RM: Ah. Boldly is now in the hands of Larry Charles, who, I don't know if you're familiar with Larry, but he's a show-runner extraordinaire executive producer, he directed Borat and Bruno and he's the executive producer of Entourage and Seinfeld. And he saw the pilot that we shot that we all liked, but we didn't love, and he really liked it and said he would make a couple of tweaks and maybe he would kinda take it over because we're obviously busy with Sunny. And we agreed that this was a good idea.
So right now we're at script phase just making some tweaks and hopefully we're gonna go into production for the pilot in a few weeks, right after the tour.
CP: And Sunny just got re-upped, right?
RM: Yeah, after this year, it's gonna be an additional 25 episodes. We're gonna span those out over two years. and that's just a start, that's what we're contracted for, but you know if the audience keeps watching and still wants us to make episodes, we'll keep making them.
CP: Here's what I like about the show: The sorta outlandish things the cast does, they don't seem to be for shock value because they come from the kinds of conversations people actually have. People do think as stupidly or cruelly as these characters. The difference is that the characters actually do the horrible things somebody else only thinks about.

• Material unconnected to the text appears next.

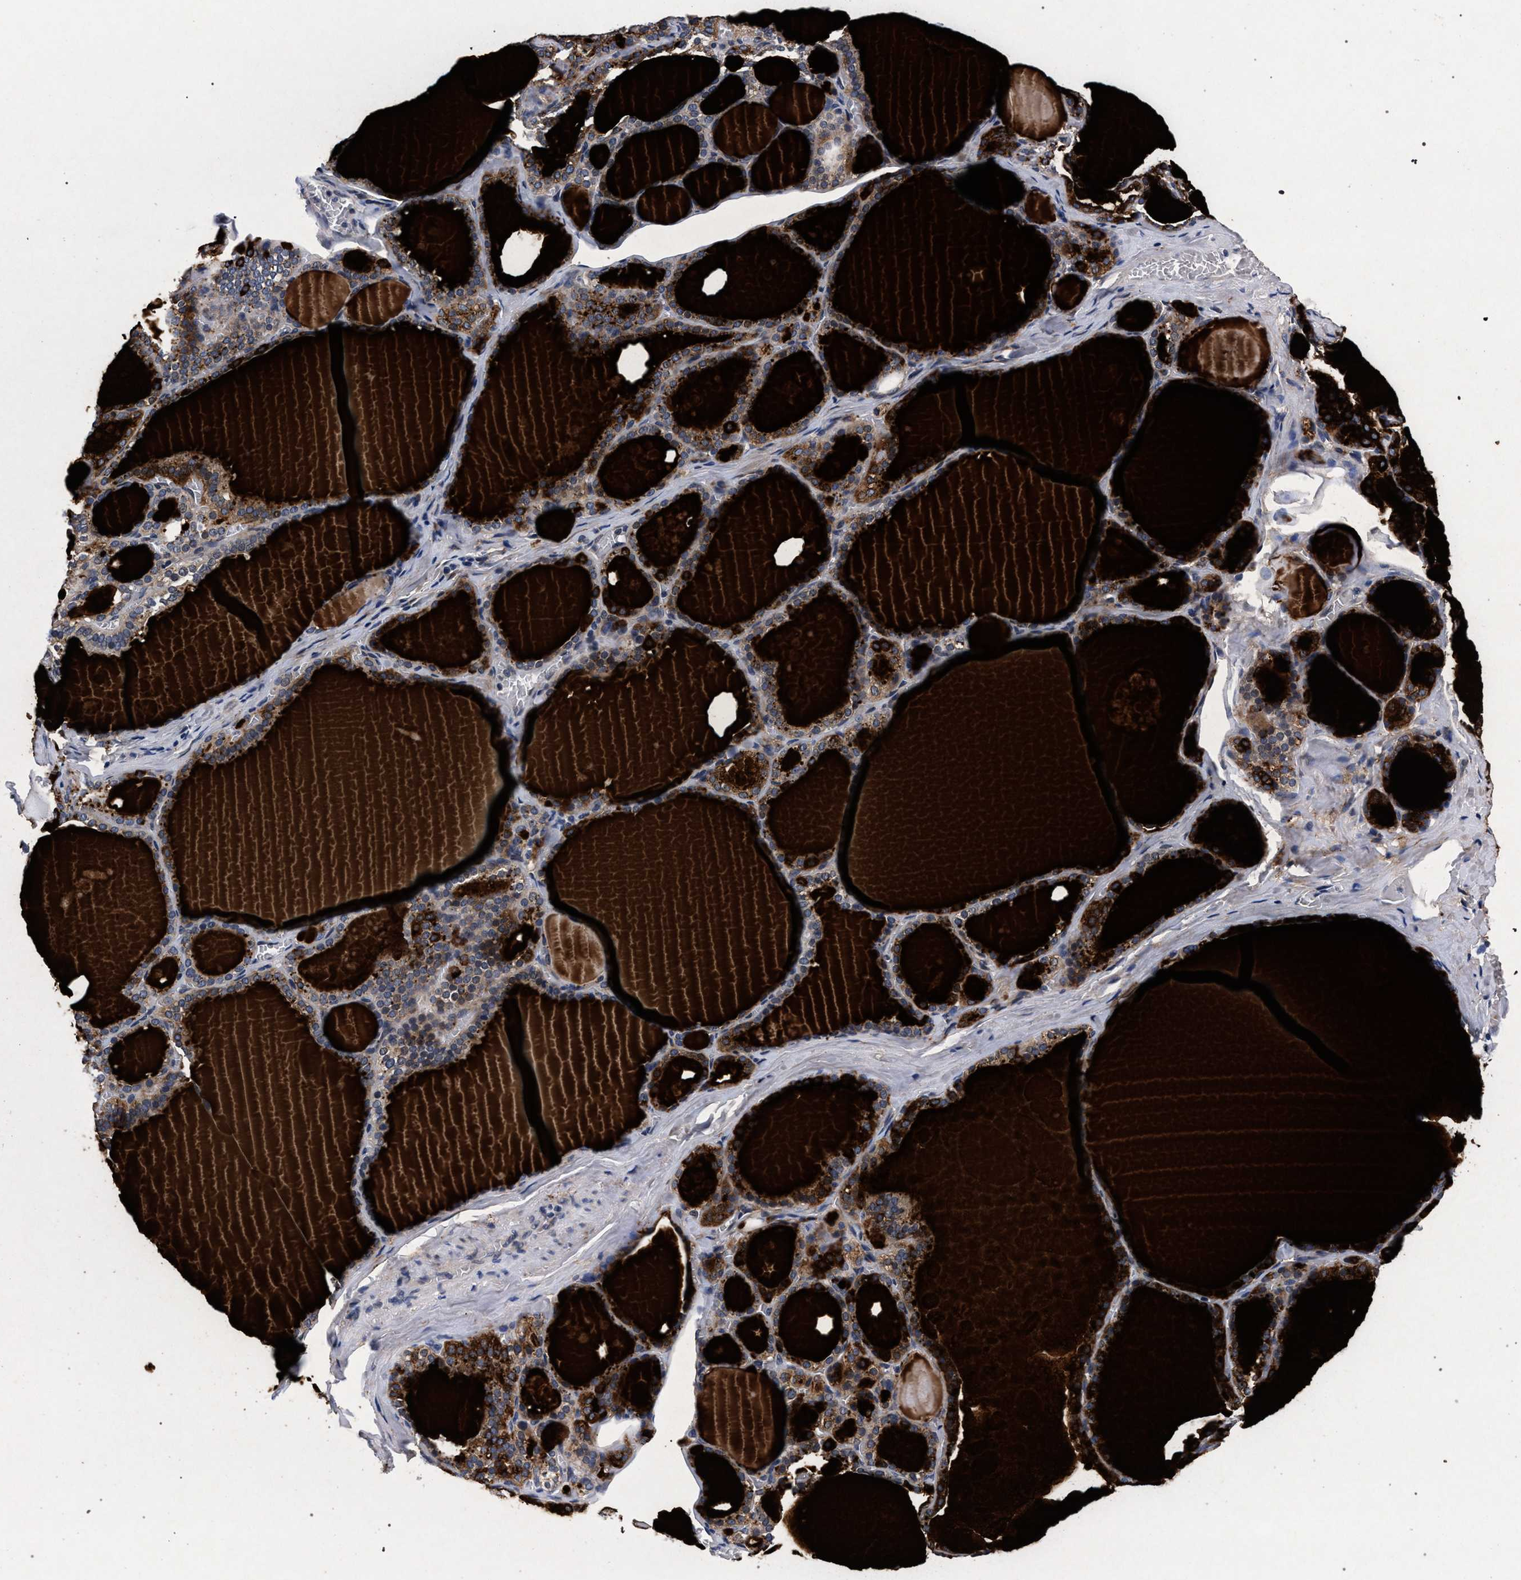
{"staining": {"intensity": "moderate", "quantity": ">75%", "location": "cytoplasmic/membranous"}, "tissue": "thyroid gland", "cell_type": "Glandular cells", "image_type": "normal", "snomed": [{"axis": "morphology", "description": "Normal tissue, NOS"}, {"axis": "topography", "description": "Thyroid gland"}], "caption": "Protein staining by immunohistochemistry (IHC) shows moderate cytoplasmic/membranous expression in about >75% of glandular cells in benign thyroid gland. Using DAB (brown) and hematoxylin (blue) stains, captured at high magnification using brightfield microscopy.", "gene": "NEK7", "patient": {"sex": "male", "age": 56}}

RM: I'm constantly getting people asking are you deliberately trying to push boundaries, are you trying to push buttons, are you trying to shock people, are you trying to upset people ' and it couldn't be further from the truth. In fact that's the opposite of what we are trying to be doing.
Ideally, our best episodes come from us sitting in the writers room, and saying what are we not seeing anywhere else and what are the conversations that we'd like to see on television that we're not seeing. Anywhere else, on CBS, or ABC, or HBO for that matter? Where are things that we'd be interested in thematically and culturally are fodder for entertainment, and at least a part of our genetic and social Americans, and how can we put that to use in terms of making a television show. So that's like the grandiose way of looking at it, but the simple way would be: How can we make ourselves laugh today?
But simply doing something just to shock people, honestly, that's what we sort of find offensive.